Drug photosensitivity is a common phenomenon and may involve a large variety of mechanisms, however the prevalence of photosensitivity in the general population is uncertain.

Drug-related photosensitivity refers to the development of cutaneous reactions due to the combination of chemical and light effects. Separate exposure to either the drug or to light alone is not sufficient to generate a reaction; however cutaneous manifestations can occur after photoactivation of the chemical.

Photosensitivity reactions may be classified as phototoxic or photoallergic; however often these two patterns overlap, making difficult to differentiate between them.

Data suggest that many drugs from different therapeutic classes are reported to be photosensitizers, however in many cases the relationship between the drug and light exposure is not clearly clarified. To take appropriate measures to prevent adverse effects, it is necessary to establish the relationship between chemical structure, chemical properties, and possible photodegradation of the drug.

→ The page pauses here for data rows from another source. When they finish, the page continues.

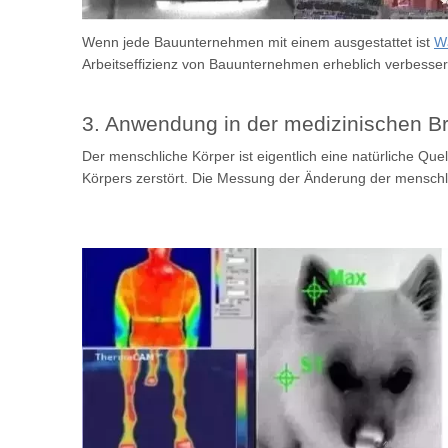
Wenn jede Bauunternehmen mit einem ausgestattet ist
W
Arbeitseffizienz von Bauunternehmen erheblich verbesse
3. Anwendung in der medizinischen B
Der menschliche Körper ist eigentlich eine natürliche Qu
Körpers zerstört. Die Messung der Änderung der menschlic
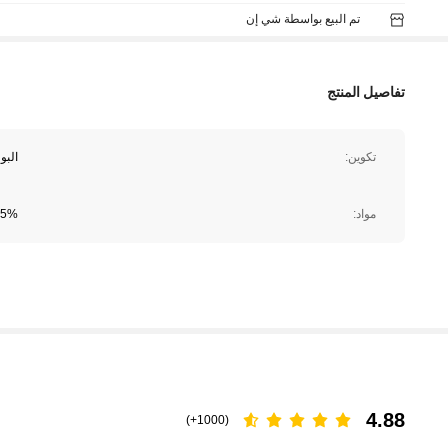
تم البيع بواسطة شي إن
تفاصيل المنتج
تكوين:
البو
مواد:
95% البوليستر,5% إ
4.88
(1000+)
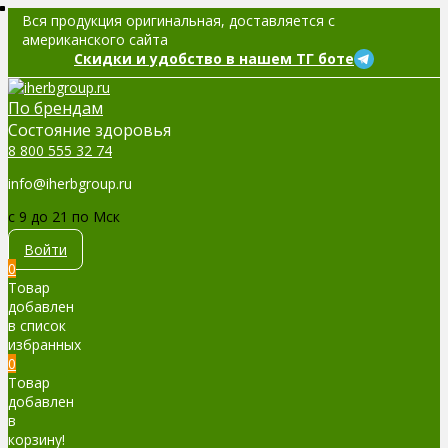
Вся продукция оригинальная, доставляется с
американского сайта
Скидки и удобство в нашем ТГ боте
По брендам
Cостояние здоровья
8 800 555 32 74
info@iherbgroup.ru
c 9 до 21 по Мск
Войти
0
Товар
добавлен
в список
избранных
0
Товар
добавлен
в
корзину!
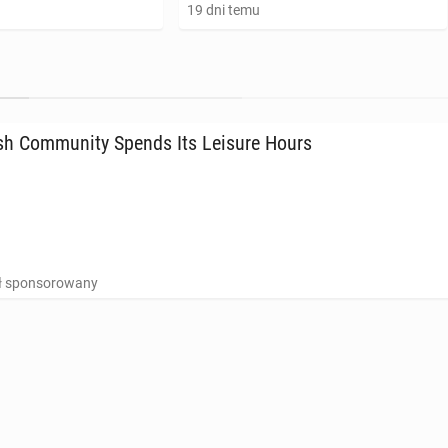
19 dni temu
h Com­mu­ni­ty Spends Its Leisure Hours
uł sponsorowany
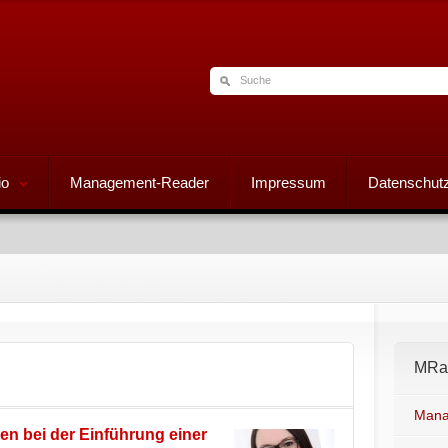
io
Management-Reader
Impressum
Datenschutz
MRad
Mana
en bei der Einführung einer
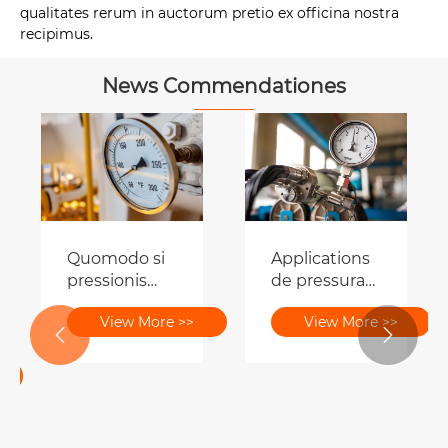
qualitates rerum in auctorum pretio ex officina nostra
recipimus.
News Commendationes
Quomodo si
Applications
pressionis
de pressura
eminus
gauges
View More >>
View More >>
METIOR apta


est?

Photosensitive drugs have chromophores that absorb photons in exogeneous form, being activated and undergoing chemical reactions upon sun exposure. The chemical structure of the chromophore will define the radiation of wavelength it will absorb.

Photosensitivity caused by medication should be treated as a diagnostic hypothesis any time a patient shows a skin eruption and a history of drug administration combined with light exposure. In addition, diagnostic tools, including photo-patch testing and photo-testing, may help in determining the causal agent.

Ethical Issues

Not applicable.

Conflict of Interest

The authors have no conflicts of interest to declare.